[PATCH] D89995: Make the post-commit review expectations more explicit with respect to revert

Renato Golin via Phabricator via llvm-commits llvm-commits at lists.llvm.org
Mon Oct 26 11:08:27 PDT 2020


rengolin added a comment.

In D89995#2354061 <https://reviews.llvm.org/D89995#2354061>, @nhaehnle wrote:

> Not everybody is necessarily aware of a 4 year old email thread;

That email isn't policy. It's the attempt to encode behaviour that was "common" at the time. The LLVM community doesn't create policy on emails, we only encode how we behave after a consensus is formed if that's a good idea to promote further or not.

> where in reality, things weren't actually done according to what's written in the policy documents.

Don't conflate your experiences with "reality". Reality is what the thousands of us who work on LLVM have experienced, from different groups, companies, countries, cultures. LLVM is so large these days that it's entirely possible that people only interact with a small subset of the community that experiences it in a similar way as themselves.

I don't know why Sean's proposal didn't go through. It could have been because there was no consensus (which would promote your view) or just that someone drop the ball and it hasn't happened since.

The important thing, however, is that:

1. LLVM behaviours are not *all* encoded in policy documents. Some of them are just things we do and no one has problems with it so we just let it be.
2. We only encode into policy things that become contentious (like this review), and for that to be encoded, needs consensus (which we still don't seem to have reached).
3. Every policy, every document, every behaviour will invariably encode the majority, not the exceptions. That's why we don't like strong policies, because that makes it hard for us to accept worthy exceptions.



> What's written in the documents needs to matter, if only as part of making LLVM a welcoming and inclusive community. Hidden tribal knowledge is the opposite of those ideals.

I absolutely agree with this statement. I personally know Mehdi for a while and Sean for even longer and I'm sure neither of them want to propagate hidden knowledge. The very reason for Sean's original email and Mehdi's review proposal is to do exactly the opposite: to elucidate what our behaviour is, and reach consensus on its merits.
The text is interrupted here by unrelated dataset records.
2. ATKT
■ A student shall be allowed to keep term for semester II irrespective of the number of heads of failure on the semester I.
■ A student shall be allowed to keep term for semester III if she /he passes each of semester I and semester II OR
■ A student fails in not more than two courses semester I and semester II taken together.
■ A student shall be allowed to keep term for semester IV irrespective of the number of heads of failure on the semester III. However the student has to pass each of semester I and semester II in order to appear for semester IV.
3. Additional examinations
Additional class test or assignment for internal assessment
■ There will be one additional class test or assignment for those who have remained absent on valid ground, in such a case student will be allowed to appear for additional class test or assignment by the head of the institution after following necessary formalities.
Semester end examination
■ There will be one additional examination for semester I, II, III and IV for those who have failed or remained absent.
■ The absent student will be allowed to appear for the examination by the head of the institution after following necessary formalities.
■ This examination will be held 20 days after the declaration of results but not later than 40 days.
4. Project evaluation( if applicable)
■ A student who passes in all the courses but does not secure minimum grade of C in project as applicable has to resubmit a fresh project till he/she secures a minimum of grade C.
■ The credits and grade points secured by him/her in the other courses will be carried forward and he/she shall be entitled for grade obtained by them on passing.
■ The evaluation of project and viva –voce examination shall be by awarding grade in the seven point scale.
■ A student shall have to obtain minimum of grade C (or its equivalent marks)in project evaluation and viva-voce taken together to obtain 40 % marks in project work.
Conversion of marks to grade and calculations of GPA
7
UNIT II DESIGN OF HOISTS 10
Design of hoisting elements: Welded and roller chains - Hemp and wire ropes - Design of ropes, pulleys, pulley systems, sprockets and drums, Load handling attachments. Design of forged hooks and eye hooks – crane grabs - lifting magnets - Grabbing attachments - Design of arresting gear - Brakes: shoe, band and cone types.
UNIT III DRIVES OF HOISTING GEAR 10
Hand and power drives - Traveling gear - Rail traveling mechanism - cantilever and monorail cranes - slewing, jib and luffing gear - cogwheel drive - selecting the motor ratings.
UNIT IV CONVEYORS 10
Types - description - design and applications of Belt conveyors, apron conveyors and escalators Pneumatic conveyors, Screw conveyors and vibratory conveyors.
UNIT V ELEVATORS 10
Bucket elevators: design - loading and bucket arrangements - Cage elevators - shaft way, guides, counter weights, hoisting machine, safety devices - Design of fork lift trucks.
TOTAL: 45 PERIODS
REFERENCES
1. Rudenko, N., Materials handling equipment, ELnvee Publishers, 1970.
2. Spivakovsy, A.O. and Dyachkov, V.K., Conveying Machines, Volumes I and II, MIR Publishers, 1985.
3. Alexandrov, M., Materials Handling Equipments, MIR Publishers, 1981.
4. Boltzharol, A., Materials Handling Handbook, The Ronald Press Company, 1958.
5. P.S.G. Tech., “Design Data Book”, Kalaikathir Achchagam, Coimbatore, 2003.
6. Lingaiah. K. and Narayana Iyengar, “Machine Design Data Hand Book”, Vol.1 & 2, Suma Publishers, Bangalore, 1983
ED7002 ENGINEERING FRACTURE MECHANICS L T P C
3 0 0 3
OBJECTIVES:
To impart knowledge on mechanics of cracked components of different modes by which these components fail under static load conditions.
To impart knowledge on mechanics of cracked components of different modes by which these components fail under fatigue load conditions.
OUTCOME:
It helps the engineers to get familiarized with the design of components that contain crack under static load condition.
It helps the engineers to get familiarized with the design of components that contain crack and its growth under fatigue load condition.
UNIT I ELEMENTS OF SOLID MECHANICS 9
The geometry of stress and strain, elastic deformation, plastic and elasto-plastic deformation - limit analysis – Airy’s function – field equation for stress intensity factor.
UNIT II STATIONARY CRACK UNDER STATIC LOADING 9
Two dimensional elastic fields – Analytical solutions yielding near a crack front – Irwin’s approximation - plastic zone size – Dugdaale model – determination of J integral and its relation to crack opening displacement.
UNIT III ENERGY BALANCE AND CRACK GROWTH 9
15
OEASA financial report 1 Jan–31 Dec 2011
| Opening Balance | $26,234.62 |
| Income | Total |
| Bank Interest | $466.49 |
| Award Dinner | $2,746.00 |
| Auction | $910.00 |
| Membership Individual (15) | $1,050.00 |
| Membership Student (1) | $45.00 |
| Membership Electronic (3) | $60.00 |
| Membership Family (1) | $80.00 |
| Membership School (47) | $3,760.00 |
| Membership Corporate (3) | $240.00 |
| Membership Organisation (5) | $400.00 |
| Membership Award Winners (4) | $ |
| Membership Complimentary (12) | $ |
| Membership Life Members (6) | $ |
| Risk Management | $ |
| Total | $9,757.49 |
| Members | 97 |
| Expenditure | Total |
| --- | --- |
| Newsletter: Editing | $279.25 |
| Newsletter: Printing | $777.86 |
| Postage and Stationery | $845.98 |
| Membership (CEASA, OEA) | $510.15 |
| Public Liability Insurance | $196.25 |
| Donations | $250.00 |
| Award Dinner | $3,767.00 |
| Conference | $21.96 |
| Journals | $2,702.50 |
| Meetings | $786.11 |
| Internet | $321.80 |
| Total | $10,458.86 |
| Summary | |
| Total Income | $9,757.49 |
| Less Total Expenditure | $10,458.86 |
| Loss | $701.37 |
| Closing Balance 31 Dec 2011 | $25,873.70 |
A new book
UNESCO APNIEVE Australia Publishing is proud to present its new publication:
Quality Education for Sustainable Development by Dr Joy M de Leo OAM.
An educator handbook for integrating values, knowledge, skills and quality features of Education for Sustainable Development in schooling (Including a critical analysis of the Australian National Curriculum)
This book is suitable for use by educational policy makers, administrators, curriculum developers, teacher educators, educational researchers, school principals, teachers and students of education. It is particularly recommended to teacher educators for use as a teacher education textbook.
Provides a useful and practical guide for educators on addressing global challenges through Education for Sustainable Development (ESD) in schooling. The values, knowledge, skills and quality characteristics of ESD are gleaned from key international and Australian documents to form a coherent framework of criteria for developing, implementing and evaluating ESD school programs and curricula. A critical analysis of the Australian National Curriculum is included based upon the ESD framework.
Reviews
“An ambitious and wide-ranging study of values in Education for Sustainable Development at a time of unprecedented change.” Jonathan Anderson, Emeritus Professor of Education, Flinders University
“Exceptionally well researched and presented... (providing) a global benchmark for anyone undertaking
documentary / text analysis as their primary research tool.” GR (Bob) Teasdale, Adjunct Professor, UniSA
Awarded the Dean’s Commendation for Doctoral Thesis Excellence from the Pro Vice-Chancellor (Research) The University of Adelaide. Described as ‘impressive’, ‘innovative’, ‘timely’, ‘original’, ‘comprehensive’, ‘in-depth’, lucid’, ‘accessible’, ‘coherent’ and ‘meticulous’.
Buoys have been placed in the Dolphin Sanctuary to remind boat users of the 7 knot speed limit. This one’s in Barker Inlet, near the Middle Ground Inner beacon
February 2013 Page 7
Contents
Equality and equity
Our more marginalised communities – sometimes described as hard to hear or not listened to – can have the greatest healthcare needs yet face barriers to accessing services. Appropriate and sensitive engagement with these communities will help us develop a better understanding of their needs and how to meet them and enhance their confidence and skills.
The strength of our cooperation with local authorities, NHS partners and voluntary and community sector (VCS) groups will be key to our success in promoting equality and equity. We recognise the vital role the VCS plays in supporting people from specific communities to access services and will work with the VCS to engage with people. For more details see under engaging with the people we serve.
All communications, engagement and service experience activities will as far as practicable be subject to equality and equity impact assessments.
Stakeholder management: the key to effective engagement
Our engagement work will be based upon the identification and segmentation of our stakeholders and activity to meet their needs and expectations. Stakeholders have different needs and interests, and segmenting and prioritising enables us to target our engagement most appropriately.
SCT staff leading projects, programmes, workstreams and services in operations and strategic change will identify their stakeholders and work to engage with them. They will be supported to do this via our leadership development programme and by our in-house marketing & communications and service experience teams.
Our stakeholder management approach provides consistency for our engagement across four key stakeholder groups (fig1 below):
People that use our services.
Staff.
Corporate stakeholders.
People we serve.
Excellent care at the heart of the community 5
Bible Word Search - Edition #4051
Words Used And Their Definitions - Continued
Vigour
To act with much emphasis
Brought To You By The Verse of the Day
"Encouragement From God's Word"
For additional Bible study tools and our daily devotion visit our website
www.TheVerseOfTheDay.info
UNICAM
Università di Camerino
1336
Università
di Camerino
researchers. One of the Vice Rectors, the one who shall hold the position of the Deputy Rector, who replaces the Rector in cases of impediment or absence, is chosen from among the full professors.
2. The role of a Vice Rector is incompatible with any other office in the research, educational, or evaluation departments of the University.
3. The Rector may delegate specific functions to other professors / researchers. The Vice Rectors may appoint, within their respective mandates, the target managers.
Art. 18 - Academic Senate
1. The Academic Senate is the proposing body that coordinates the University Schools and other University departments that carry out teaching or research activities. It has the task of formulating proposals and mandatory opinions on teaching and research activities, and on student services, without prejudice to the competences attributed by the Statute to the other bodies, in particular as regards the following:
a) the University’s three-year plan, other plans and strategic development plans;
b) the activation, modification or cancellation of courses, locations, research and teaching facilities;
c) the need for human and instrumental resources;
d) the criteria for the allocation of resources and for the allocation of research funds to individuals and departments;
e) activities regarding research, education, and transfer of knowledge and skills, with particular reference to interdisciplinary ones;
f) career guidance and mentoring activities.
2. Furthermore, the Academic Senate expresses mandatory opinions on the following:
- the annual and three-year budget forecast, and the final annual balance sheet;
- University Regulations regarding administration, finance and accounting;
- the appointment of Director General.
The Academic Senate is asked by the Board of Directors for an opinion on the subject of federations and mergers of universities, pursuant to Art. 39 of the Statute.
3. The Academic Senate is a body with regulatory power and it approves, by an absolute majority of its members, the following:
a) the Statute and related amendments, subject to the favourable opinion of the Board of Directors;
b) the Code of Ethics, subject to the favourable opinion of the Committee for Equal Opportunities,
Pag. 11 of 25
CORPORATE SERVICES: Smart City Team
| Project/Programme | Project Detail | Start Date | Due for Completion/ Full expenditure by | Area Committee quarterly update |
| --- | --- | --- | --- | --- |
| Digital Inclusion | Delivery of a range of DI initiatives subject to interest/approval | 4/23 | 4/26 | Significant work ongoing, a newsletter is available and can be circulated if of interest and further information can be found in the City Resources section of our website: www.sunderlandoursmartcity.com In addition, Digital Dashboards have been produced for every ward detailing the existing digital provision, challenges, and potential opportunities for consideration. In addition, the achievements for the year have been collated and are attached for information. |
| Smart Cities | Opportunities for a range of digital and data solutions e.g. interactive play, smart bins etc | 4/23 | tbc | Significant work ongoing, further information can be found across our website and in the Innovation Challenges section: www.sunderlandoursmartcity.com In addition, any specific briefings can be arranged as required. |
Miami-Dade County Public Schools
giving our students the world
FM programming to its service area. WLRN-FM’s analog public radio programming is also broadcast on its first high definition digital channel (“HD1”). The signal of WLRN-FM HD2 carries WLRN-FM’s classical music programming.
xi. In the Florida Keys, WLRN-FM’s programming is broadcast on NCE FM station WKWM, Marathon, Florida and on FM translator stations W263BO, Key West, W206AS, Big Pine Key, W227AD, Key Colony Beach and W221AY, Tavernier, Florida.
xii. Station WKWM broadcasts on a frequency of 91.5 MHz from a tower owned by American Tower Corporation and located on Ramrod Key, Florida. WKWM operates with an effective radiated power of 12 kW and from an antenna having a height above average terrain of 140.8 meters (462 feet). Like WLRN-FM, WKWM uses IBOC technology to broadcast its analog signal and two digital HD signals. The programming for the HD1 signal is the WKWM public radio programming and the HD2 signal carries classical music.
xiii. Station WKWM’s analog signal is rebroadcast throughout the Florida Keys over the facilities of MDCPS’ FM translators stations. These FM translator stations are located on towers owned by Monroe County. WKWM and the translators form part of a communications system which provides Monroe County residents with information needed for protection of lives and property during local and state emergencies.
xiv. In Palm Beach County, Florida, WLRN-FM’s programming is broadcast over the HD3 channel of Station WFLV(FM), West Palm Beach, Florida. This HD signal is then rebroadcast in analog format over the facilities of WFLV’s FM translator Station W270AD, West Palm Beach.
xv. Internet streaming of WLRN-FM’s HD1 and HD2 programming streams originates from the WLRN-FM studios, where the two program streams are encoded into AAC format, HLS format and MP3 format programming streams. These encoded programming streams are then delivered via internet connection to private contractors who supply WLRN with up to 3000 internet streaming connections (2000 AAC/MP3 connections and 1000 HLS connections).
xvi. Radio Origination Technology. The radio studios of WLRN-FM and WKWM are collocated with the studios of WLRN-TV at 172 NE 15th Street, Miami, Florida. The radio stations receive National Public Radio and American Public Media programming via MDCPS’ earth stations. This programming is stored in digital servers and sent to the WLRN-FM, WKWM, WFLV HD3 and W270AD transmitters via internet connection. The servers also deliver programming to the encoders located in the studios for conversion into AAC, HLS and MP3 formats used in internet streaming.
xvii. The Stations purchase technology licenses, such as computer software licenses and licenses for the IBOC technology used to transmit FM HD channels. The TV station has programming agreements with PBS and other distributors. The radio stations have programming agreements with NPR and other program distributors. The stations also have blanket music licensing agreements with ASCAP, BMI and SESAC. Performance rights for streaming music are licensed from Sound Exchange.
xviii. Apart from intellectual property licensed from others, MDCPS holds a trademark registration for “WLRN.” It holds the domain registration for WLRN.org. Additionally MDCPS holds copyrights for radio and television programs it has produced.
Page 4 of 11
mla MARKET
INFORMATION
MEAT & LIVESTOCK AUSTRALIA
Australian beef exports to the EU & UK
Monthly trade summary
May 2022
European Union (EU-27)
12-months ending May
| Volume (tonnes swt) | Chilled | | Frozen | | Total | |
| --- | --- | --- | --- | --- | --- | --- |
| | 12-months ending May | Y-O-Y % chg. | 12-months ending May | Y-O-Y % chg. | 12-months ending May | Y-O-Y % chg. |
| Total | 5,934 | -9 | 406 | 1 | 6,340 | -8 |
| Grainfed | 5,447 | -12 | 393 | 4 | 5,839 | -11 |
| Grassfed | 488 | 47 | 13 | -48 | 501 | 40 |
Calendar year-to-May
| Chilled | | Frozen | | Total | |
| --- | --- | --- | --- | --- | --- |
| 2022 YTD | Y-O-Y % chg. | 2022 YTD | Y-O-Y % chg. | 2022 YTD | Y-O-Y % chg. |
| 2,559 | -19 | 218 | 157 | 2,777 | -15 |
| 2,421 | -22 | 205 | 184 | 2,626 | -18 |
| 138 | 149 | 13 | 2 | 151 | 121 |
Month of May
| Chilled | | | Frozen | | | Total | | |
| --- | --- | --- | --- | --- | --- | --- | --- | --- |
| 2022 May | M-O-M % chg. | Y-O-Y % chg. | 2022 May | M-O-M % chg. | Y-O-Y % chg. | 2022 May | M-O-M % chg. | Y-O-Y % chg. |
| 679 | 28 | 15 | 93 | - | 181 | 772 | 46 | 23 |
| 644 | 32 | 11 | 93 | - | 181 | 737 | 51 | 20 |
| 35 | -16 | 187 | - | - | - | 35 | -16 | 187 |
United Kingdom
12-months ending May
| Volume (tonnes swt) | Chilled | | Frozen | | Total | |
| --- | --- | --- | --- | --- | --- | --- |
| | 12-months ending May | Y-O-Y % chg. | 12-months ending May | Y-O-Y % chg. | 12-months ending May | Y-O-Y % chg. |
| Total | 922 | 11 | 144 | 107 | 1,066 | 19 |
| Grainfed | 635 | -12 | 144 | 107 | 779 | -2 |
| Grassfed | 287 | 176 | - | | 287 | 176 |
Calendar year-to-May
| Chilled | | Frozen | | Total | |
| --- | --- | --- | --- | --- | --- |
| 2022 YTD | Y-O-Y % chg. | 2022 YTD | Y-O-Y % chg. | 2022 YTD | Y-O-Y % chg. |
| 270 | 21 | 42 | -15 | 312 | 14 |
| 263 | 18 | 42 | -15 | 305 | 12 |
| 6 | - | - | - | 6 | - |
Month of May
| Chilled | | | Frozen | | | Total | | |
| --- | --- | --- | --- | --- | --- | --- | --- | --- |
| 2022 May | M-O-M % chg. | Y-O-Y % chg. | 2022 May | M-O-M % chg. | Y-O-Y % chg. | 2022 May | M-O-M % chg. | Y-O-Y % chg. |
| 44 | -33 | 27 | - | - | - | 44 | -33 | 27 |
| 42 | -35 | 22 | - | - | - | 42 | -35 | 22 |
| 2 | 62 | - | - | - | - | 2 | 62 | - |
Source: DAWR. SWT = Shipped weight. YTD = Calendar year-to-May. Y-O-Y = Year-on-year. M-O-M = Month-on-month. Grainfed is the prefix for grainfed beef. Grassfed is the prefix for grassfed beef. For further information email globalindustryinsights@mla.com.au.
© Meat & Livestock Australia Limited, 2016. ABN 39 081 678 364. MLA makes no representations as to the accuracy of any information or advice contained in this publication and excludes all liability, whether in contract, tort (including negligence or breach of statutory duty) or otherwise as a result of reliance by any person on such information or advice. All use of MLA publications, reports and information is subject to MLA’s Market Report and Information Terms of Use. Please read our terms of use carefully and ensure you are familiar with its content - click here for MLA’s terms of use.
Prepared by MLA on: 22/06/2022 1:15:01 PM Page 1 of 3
> Back to the proposal itself: The problem I'm seeing (with post-commit review in general, but especially with this change) is that it exacerbates the dysfunction and arbitrariness of the LLVM review process. That's a practical problem because erring too much on the side of stasis blocks progress on dependent work, especially if that dependent work requires collaboration between multiple developers.

Post-commit review isn't going away, nor should be discussed here in this review. This is a fact of the size and scope of LLVM and the alternatives are far worse. Let's just accept it as a fact for now and discuss this review.

Having an arbitrary review process is *NOT* dysfunctional. It's just arbitrary. I would even say it's evolutionary. We do this because that's what the constraints have led us, and we have discussed alternatives and that's the best we could come up with.

Working upstream is *a lot* slower than downstream, and this is another fact that we cannot change, nor we should discuss here. It's a side-effect of having far too many people involved with widely different points of views, goals and responsibilities.

This means that you are responsible for pushing your changes with a lot more effort than if it was just a local project, but it also means that, once you do, it has a much larger, industry wide impact.

> I think this needs a solution. That solution can be a separate discussion, but I think it ought to be adopted before making the problem worse. I will try to find some time to write this up.

You have exposed many issues, not all of them "problems". I'd advise caution before you start a long unwinding thread about many things. We can change small things much faster than big ones.

More importantly, I don't think the facts that upstream development are slower and messier than downstream or that LLVM's policies are arbitrary or that LLVM has strong post-commit review process will change soon, if at all, and no amount of discussions or policies will speed that up.

Not because it's the status-quo, not because the maintainers "said-so", not because "I know better". But because this is where we (all) got after discussing those topics non-stop for (almost?) two decades...



================
Comment at: llvm/docs/CodeReview.rst:54-55
+patch author, this is inherent also to our post-commit review practices.
+Reverting a patch ensures that design discussions can happen without blocking
+other development; it's entirely possible the patch will end up being reapplied
+essentially as is once concerns have been resolved.
----------------
nhaehnle wrote:
> This is incorrect. Reverting a patch can in practice block other development more than not reverting it. Please just remove this statement.
What this means to convey is that there are far more people working on other stuff than any one of us are working on our stuff. Perhaps it needs to be rewritten, but the idea is valid.

If a patch is still in discussion, even if it remains in the tree, than it would be disingenuous for people to commit other depending patches on top of that, so essentially, the discussion process will effectively lock your progress no matter where the patch is.

But this is the process that all code reviews follow, upstream or downstream. It's the responsibility of the authors to show the value in their patches, not the other way round.